My dream for Island health care


Instead of being worried about losing access to the health-coverage expansions that resulted from the Affordable Care Act, my vision for 2017 and beyond is that Massachusetts continues to provide progressive leadership in developing new ways to improve the availability of high-quality medical care, behavioral health care, and oral health care. In many ways, we have an extraordinary safety net in our community through individual health care providers and partners such as pharmacies, generous donors who help fill in gaps, and benchmark facilities, including Martha’s Vineyard Hospital, Island Health Care, and Martha’s Vineyard Community Services.

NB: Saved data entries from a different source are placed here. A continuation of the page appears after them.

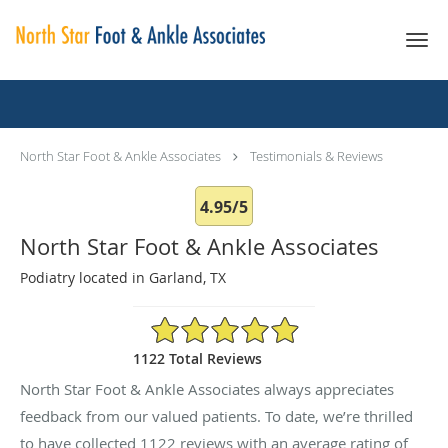
Skip to main content
Testimonials & Reviews
North Star Foot & Ankle Associates
Testimonials & Reviews
4.95/5
North Star Foot & Ankle Associates
Podiatry located in Garland, TX
4.95/5 Star Rating
1122 Total Reviews
North Star Foot & Ankle Associates always appreciates
feedback from our valued patients. To date, we’re thrilled
to have collected
1122
reviews with an average rating of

However, there are many areas where we could work together to achieve improved quality of life, especially for vulnerable Islanders.

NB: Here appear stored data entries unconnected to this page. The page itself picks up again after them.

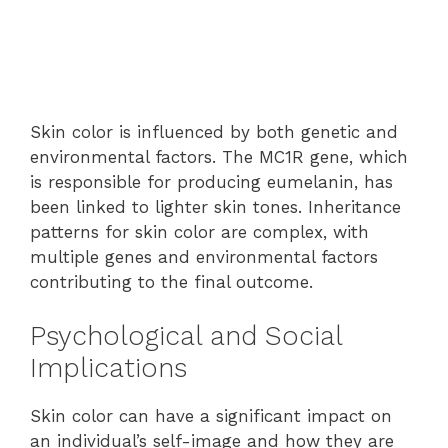
Skin color is influenced by both genetic and
environmental factors. The MC1R gene, which
is responsible for producing eumelanin, has
been linked to lighter skin tones. Inheritance
patterns for skin color are complex, with
multiple genes and environmental factors
contributing to the final outcome.
Psychological and Social
Implications
Skin color can have a significant impact on
an individual’s self-image and how they are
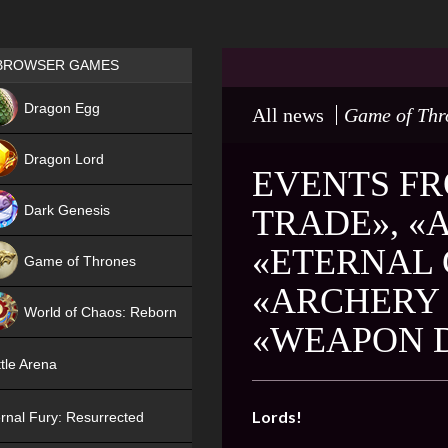
Games place
BROWSER GAMES
NEW
Dragon Egg
All news
Game of Thr
HIT
Dragon Lord
EVENTS FR
Dark Genesis
TRADE», «
«ETERNAL 
Game of Thrones
«ARCHERY 
NEW
World of Chaos: Reborn
«WEAPON D
NEW
tle Arena
Lords!
rnal Fury: Resurrected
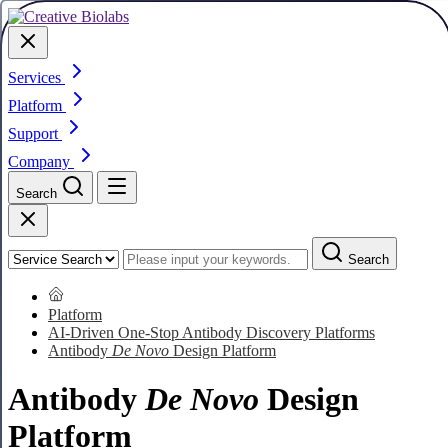
Services
Platform
Support
Company
Search
Search
Platform
AI-Driven One-Stop Antibody Discovery Platforms
Antibody
De Novo
Design Platform
Antibody
De Novo
Design
Platform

Some components of an improved system for the Vineyard would be:

  • Health care security for Islanders in all income brackets. This means support for those who have access to employer-sponsored health insurance, but find the premiums unaffordable. It also means additional support for those whose incomes are modestly above the income guidelines for subsidized plans: for example, a gross annual income of $48,000 for a household with two people. If a couple now earn $65,000 a year, premiums and out-of-pocket expenses are no longer affordable, particularly given the high cost of living on the Vineyard.
  • Restoration of the Transportation Access Program, which helped Islanders pay for medical transportation to off-Island medical appointments. The added cost of medical transportation is often a financial hardship for individuals and families, especially for multiple appointments.
  • Increased oral-health service capacity for Islanders with lower incomes. We need the equivalent of three or four dental chairs, with two additional dentists and two hygienists to really meet the dental needs of our community.
  • Ongoing development of supportive social services related to affordable housing and homelessness prevention, public benefits such as food stamps and disability income; case management for people with complex medical and behavioral health challenges; and specialized geriatric care for the elderly.

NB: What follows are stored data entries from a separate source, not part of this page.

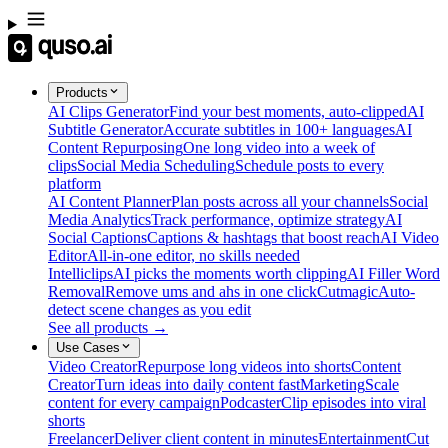
Products
AI Clips Generator
Find your best moments, auto-clipped
AI
Subtitle Generator
Accurate subtitles in 100+ languages
AI
Content Repurposing
One long video into a week of
clips
Social Media Scheduling
Schedule posts to every
platform
AI Content Planner
Plan posts across all your channels
Social
Media Analytics
Track performance, optimize strategy
AI
Social Captions
Captions & hashtags that boost reach
AI Video
Editor
All-in-one editor, no skills needed
Intelliclips
AI picks the moments worth clipping
AI Filler Word
Removal
Remove ums and ahs in one click
Cutmagic
Auto-
detect scene changes as you edit
See all products →
Use Cases
Video Creator
Repurpose long videos into shorts
Content
Creator
Turn ideas into daily content fast
Marketing
Scale
content for every campaign
Podcaster
Clip episodes into viral
shorts
Freelancer
Deliver client content in minutes
Entertainment
Cut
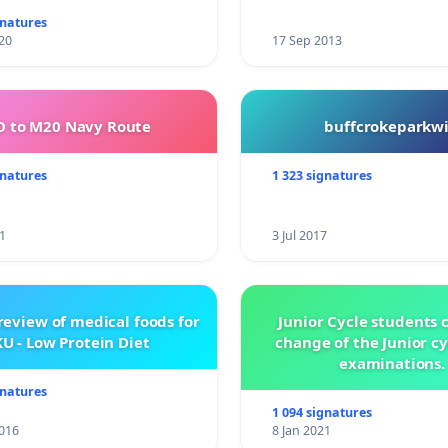
gnatures
20
17 Sep 2013
 to M20 Navy Route
buffcrokeparkwi
gnatures
1 323 signatures
1
3 Jul 2017
review of medical foods for
Junior Cycle students c
U - Low Protein Diet
change of the Junior c
examinations.
gnatures
1 094 signatures
016
8 Jan 2021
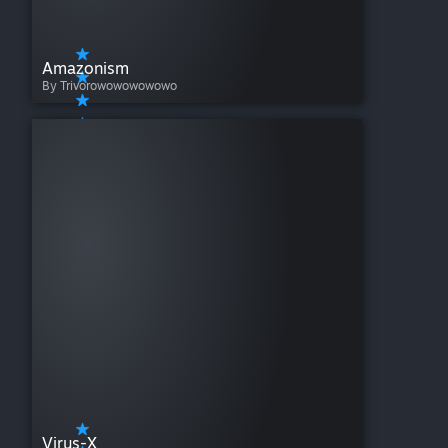
Amazonism
By Trivorowowowowowo
Virus-X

The Vineyard Health Care Access Program has been assisting Islanders with affordable health care and related supports since 1999, well before the advent of health care reform in Massachusetts, and subsequently nationally. While we do not know what specific changes will take place with the Affordable Care Act and the impact on Massachusetts programs, we can safely assume that changes are coming. We are committed to providing ongoing support to the 2,800 Islanders whom we assist every year, in whatever legislative or programmatic environment the future brings.

The Dukes County/Vineyard Health Care Access Program was founded as a small pilot program by the Dukes County Health Council in 1999 and now serves more than 2,500 Islanders each year.

Sarah Kuh is the director of the Dukes County/Vineyard Health Care Access Program.